The results indicated a correlation between the interaction of OCT1 rs683369 and LPIN1 rs10192566 polymorphisms and changes in testosterone levels after pioglitazone-metformin tablet treatment in patients with PCOS. The polymorphisms of rs683369 and rs10192566 were significantly associated with changes in testosterone levels in all 30 PCOS patients treated with pioglitazone-metformin tablets for 3 months.
Pioglitazone is a PPARγ agonist, and lipin-1 can regulate PPARγ activity by releasing PPARγ co-inhibitors and recruiting co-activators through mechanisms other than PPARα activation.In vitro studies have shown that metformin is a substrate of the OCT transporter family and that liver-specific OCT1 can regulate the pharmacokinetics and pharmacodynamics of metformin.[9–11] In our previous study, we found that administering pioglitazone-metformin tablets for 12 weeks significantly reduced fasting insulin, blood glucose, luteinizing hormone (LH), testosterone levels, and homeostatic model assessment of insulin resistance(HOMA-IR) in PCOS patients. OCT1 rs683369 (G > C) and LPIN1 rs10192566 (G > C) polymorphisms are associated with the response to metformin and rosiglitazone, respectively.[12,13] Most of the previous studies have focused on the effects of genetic polymorphisms and single drugs on patients with PCOS. In this study, we describe the effect of the interaction between these two SNPs in the treatment of patients with PCOS using a combination of pioglitazone and metformin. We found that the OCT1 rs683369 G allele and the LPIN1 rs10192566 G allele had a greater effect on lowering testosterone levels in PCOS patients taking pioglitazone-metformin tablets. The gene-gene interaction between rs683369 and rs10192566 may have a synergistic effect on lowering testosterone levels. This interaction is most likely due to the OCT1 transporter transporting metformin into the hepatocytes, where the intracellular metformin concentrations are sufficiently high to reduce testosterone levels in most individuals. LPIN1 supports pioglitazone in reducing testosterone levels by regulating PPARγ activity.

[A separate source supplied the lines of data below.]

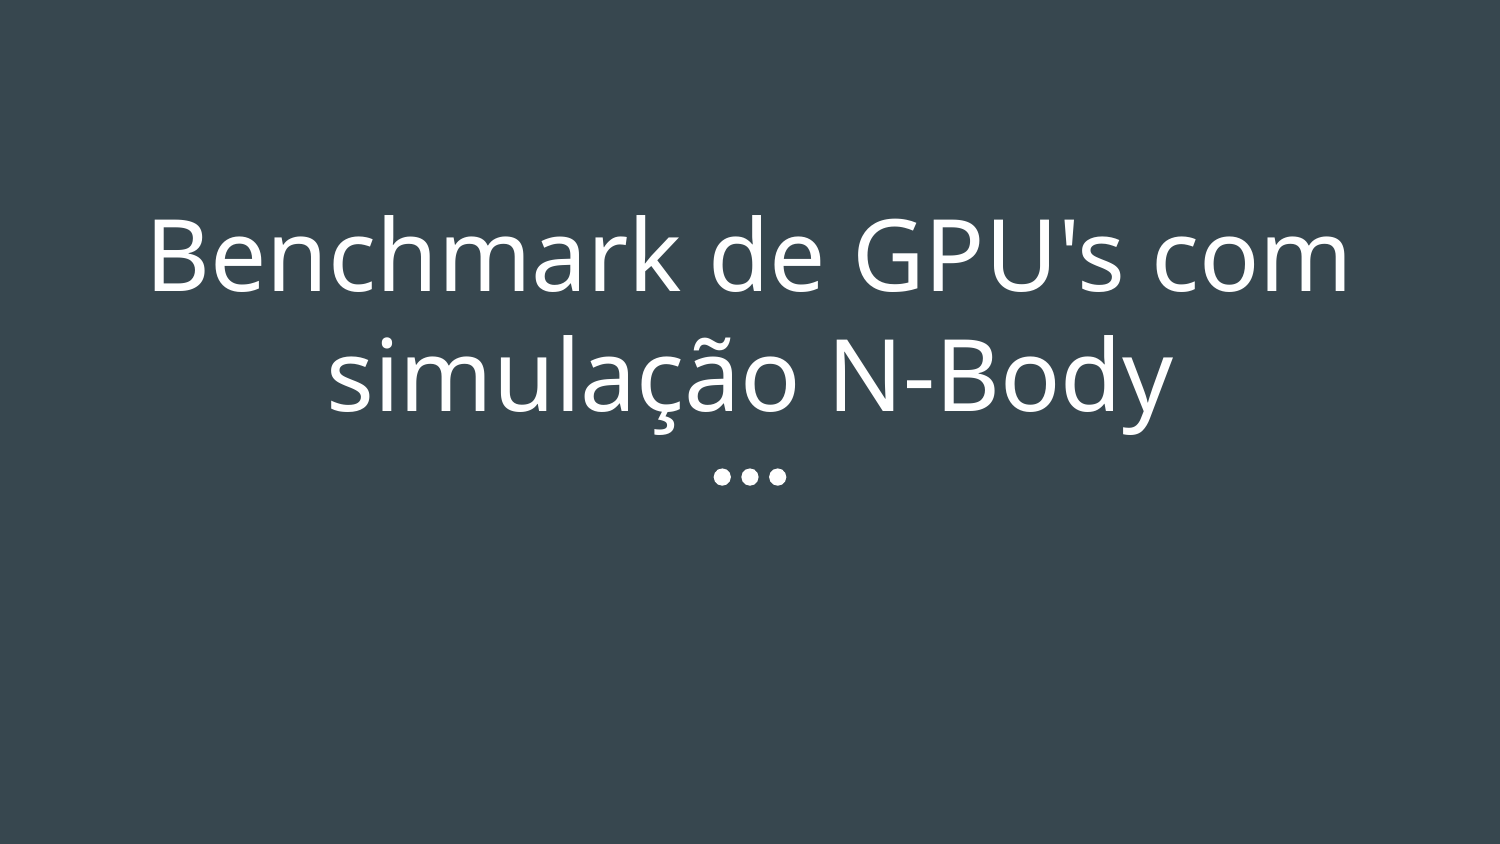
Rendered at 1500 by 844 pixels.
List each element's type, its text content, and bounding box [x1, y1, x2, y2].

title Benchmark de GPU's com simulação N-Body [110, 162, 1390, 447]
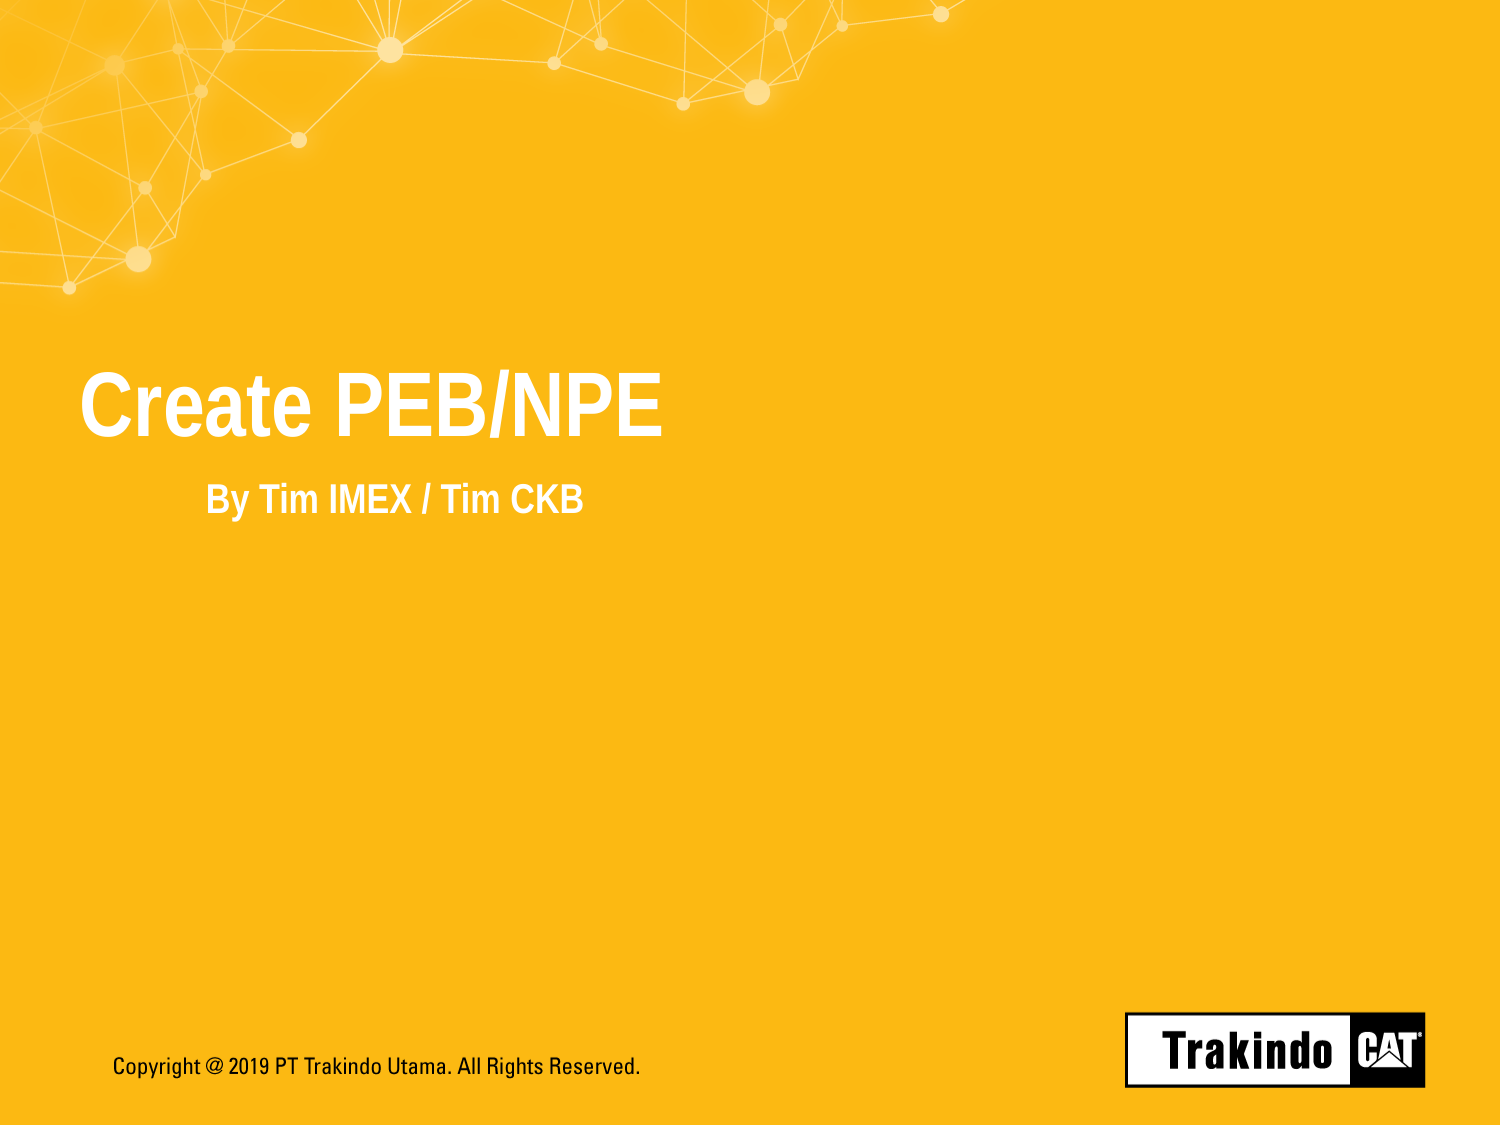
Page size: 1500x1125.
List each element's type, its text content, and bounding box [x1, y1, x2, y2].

picture [0, 0, 1500, 1125]
text_box Create PEB/NPE [64, 349, 1427, 591]
text_box By Tim IMEX / Tim CKB [191, 470, 1500, 712]
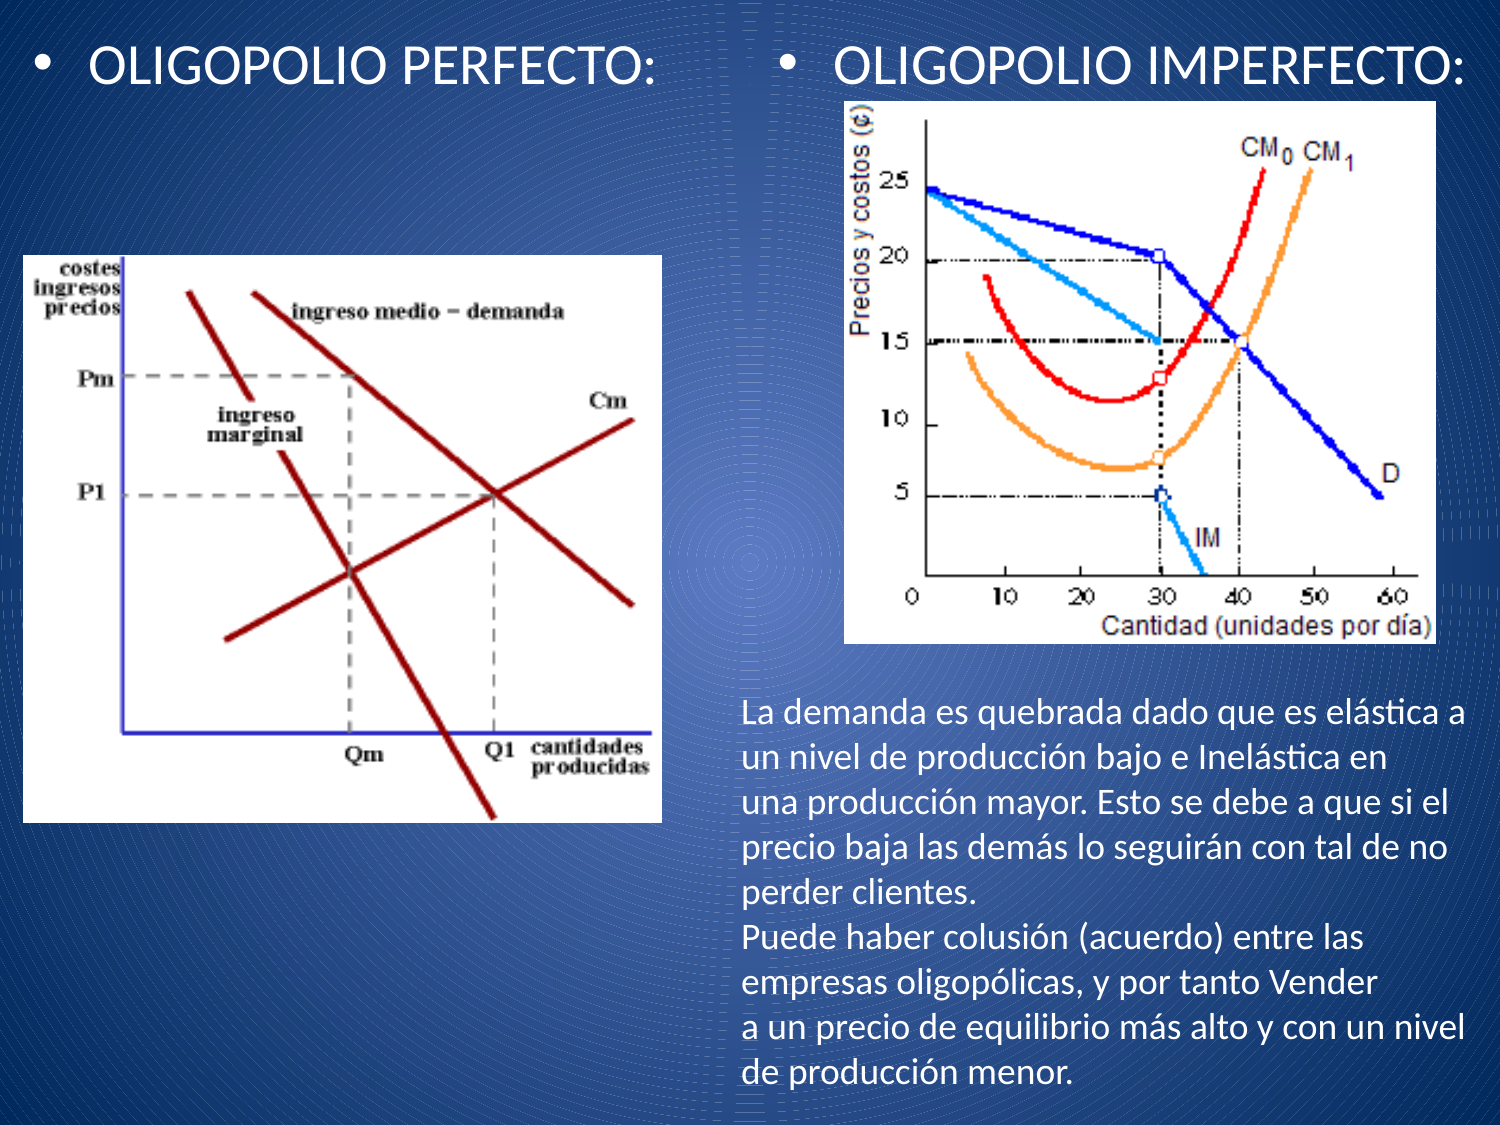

In conclusion, the effect of the LPIN1 rs10192566 polymorphism on the testosterone-lowering effect of pioglitazone-metformin tablets was higher in incident users with the OCT1 rs683369 CG/GG genotype than in incident users with the CC genotype. In our next study, we intend to use a larger sample size and further include coding SNPs in OCT1 and LPIN1 to analyze the complex associations among pioglitazone, metformin, metabolic indicators, menstrual cycle, and ovulation rate.